TEXT:
=== Begin Enclosure ===

Q: How successful has the pivot to financial services been so far?

A: Egypt is a very populous country with over 100 million inhabitants, but only a fraction of adults have a bank account. Yet over 90 million of the population have a mobile phone — with the right regulations in place, the easiest way to bank the unbanked population is via digital services.

We have served more than four million customers, of which 1.2 million are currently monthly active users. We’ve provided $2bn in financial services to more than two million borrowers — of which 750,000 are active borrowers.

The current monthly throughput via Neuron is over $125m, of which $15m is processed on the consumer-facing app. One of our most successful use cases is P2P transfers which have been gaining tremendous traction, with double and sometimes triple month-on-month growth rates.

Q: Digital financial services have exploded in popularity in Egypt in ways not seen in other markets. What are the reasons for the shift?

A: The Egyptian government has been very active in the areas of both financial inclusion and digital payments. It has passed several laws and initiatives pertaining to areas including mobile wallets, payments and micro and consumer financing in recent years.

There have also been several initiatives launched by the Central Bank of Egypt to boost digital payments and reduce the reliance on cash in the economy. As you can imagine, we’ve received a major tailwind from these.

It’s also worth mentioning that the devaluation of the Egyptian pound in November 2016 severely impacted the working capital of many businesses, which created a lot more business for lenders such as ourselves.

Q: Cash accounted for 94% of transactions in Egypt in 2014, with the informal sector preferring cash to avoid taxation. How optimistic are you that this is likely to change?

A: It’s true that Egypt is still one of the world’s most cash-based economies. But I genuinely believe that in three or four years, the amount of cash circulating in the economy will be half or even a quarter of what it is now.

=== End Enclosure ===

EXERCISES TO COMPLETE:
1. In the interview, how many of the customers served are currently monthly active users?
2. Reproduce the part of the interview from "There have also" up to and including "tailwind from these.".
You can leave the listing aside; it plays no part here.

Collected data entries
=== Begin Enclosure ===

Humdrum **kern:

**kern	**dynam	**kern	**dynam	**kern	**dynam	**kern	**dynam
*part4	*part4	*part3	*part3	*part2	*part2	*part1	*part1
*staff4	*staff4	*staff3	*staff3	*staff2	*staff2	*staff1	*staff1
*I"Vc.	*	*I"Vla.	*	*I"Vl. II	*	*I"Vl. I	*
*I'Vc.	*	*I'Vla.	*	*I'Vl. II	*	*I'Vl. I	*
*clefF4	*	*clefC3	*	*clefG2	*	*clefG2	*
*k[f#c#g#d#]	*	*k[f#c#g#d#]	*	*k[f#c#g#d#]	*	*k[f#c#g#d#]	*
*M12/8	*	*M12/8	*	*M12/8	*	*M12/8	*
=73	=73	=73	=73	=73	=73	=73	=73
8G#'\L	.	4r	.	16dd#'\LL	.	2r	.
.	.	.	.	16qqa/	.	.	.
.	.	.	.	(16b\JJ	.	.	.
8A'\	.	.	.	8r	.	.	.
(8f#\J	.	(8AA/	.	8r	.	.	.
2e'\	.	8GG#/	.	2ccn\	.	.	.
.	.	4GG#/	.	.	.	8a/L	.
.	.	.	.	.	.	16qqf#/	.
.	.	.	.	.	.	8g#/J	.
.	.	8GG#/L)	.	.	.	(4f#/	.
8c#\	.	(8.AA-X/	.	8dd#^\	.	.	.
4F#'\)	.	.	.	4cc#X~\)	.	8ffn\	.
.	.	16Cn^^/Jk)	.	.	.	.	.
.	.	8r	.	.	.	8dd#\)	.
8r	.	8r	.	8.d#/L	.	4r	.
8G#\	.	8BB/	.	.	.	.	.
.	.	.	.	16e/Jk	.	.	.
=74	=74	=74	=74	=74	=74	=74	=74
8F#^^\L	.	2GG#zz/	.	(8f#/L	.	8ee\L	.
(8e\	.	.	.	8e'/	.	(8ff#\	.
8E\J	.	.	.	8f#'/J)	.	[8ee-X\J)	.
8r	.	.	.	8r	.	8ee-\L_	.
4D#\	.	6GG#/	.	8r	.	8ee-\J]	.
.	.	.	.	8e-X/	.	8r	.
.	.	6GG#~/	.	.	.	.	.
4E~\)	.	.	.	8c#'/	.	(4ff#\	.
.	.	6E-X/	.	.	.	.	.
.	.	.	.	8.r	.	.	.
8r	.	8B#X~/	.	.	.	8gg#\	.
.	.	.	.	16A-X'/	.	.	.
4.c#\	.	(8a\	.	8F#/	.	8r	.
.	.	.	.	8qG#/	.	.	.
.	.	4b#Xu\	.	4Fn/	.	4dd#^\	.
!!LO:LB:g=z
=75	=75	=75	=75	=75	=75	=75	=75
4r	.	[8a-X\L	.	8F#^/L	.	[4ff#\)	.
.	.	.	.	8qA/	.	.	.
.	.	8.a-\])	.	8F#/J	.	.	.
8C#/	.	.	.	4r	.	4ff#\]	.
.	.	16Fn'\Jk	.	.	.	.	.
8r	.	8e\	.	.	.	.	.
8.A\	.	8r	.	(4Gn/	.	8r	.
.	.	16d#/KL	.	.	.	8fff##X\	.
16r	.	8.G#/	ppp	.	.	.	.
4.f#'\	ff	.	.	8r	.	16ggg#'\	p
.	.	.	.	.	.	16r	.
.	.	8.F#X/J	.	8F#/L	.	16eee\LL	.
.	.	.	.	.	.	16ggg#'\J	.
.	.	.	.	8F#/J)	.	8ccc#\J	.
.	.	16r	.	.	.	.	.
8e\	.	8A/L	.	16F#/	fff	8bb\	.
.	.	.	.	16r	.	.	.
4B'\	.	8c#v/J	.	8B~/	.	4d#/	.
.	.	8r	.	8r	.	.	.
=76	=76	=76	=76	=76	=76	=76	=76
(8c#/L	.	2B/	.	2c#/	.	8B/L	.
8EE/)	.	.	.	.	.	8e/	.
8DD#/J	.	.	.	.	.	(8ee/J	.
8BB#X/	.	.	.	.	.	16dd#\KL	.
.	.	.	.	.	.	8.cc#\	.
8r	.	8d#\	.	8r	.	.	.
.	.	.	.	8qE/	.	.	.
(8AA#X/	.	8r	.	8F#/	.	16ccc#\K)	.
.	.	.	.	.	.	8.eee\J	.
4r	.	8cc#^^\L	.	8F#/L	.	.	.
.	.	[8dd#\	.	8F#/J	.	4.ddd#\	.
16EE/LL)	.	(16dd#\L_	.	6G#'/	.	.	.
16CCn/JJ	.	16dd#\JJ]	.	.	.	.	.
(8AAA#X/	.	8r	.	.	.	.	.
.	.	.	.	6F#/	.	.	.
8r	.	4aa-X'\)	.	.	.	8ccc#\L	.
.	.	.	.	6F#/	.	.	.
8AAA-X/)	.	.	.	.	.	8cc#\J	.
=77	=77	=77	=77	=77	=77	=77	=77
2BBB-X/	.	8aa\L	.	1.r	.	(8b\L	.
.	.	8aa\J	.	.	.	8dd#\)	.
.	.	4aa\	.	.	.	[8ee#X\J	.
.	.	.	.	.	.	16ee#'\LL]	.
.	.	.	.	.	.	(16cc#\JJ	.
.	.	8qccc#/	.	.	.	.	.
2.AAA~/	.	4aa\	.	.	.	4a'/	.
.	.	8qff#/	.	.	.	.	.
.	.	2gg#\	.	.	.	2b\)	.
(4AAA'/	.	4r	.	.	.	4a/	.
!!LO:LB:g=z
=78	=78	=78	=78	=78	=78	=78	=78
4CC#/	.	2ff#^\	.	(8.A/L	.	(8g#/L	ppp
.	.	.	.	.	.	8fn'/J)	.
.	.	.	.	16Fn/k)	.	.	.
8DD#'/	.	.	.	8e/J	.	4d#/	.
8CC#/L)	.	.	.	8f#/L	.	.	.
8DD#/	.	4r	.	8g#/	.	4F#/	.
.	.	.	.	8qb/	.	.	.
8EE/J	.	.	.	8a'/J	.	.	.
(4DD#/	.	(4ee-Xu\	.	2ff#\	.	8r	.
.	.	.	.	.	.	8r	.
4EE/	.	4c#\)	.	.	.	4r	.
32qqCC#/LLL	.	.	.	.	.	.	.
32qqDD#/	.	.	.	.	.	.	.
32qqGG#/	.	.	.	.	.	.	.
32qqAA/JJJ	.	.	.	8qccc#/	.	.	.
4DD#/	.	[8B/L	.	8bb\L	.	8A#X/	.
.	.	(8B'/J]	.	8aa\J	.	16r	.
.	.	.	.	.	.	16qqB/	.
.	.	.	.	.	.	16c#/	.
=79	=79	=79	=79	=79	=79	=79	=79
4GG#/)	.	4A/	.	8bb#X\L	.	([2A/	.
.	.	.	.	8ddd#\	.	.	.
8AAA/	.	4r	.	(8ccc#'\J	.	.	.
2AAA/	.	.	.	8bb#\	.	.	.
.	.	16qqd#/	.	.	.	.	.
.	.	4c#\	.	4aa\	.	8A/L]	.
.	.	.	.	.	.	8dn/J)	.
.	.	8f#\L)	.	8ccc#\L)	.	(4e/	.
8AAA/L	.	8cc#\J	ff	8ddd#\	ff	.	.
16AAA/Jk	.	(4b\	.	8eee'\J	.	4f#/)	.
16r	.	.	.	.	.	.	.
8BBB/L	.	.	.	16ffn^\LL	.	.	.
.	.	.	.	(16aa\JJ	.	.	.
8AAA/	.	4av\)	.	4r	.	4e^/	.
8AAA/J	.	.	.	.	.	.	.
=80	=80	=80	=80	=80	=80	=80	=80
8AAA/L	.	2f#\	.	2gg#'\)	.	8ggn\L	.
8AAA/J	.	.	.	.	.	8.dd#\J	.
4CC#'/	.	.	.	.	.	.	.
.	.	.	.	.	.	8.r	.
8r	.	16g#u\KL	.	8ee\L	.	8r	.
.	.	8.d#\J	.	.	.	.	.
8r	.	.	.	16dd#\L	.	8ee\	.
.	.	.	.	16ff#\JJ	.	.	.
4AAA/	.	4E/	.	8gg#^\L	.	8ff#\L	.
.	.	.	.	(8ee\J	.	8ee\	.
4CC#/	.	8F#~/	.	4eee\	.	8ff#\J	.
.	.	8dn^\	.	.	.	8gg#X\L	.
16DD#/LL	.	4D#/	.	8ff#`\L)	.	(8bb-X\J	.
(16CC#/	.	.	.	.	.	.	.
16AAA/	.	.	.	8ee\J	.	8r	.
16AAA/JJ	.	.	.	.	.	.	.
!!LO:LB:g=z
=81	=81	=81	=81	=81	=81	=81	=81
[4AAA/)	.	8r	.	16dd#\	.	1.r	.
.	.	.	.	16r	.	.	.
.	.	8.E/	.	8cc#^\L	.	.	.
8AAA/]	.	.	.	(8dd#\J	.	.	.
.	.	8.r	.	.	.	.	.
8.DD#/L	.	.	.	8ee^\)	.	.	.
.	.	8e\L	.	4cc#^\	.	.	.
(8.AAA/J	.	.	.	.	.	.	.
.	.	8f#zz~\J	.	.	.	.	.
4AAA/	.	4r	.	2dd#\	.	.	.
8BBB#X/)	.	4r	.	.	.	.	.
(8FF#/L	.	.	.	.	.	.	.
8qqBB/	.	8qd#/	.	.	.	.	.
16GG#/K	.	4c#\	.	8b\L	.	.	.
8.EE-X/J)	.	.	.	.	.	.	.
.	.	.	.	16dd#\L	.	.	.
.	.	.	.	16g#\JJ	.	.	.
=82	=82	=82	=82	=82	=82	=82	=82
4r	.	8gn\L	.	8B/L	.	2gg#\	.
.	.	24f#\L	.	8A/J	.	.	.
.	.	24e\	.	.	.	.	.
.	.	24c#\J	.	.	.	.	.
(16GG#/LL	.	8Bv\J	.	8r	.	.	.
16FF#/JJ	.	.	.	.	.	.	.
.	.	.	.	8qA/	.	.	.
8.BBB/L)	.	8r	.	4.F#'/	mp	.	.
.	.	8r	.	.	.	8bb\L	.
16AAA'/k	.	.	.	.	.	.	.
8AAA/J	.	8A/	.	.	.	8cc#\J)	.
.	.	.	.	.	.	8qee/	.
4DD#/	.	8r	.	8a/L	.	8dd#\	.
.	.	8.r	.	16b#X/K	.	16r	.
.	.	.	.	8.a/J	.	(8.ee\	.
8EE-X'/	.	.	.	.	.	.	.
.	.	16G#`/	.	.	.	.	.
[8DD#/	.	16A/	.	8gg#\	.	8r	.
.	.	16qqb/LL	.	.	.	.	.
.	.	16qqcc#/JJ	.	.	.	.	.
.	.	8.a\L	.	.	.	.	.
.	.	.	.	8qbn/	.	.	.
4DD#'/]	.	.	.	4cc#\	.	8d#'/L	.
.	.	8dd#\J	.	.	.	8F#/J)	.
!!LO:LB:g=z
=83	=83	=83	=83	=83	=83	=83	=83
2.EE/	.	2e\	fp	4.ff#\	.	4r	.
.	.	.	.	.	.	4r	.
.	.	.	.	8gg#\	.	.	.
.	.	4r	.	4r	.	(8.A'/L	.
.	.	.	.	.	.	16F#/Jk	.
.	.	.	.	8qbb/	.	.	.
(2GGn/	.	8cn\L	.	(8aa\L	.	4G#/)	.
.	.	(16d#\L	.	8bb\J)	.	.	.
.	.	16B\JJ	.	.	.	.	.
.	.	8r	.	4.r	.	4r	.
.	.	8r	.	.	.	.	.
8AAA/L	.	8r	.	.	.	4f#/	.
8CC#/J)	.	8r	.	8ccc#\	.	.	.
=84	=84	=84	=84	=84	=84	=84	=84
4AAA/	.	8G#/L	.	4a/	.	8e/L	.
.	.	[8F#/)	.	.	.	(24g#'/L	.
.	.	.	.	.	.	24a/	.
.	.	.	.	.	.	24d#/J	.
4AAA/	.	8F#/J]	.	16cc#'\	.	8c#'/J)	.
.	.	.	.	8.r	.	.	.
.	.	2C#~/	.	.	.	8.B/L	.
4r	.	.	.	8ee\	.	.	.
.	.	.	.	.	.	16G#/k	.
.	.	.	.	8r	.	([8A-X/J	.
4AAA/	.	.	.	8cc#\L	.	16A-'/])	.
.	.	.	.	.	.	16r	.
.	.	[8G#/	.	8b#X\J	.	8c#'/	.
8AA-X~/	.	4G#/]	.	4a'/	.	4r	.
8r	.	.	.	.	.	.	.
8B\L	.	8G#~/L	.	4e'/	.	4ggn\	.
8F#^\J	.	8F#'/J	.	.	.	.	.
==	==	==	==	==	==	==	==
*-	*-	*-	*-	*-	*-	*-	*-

=== End Enclosure ===

SOLVED TASKS:
1. 1.2 million

2.
There have also been several initiatives launched by the Central Bank of Egypt to boost digital payments and reduce the reliance on cash in the economy. As you can imagine, we’ve received a major tailwind from these.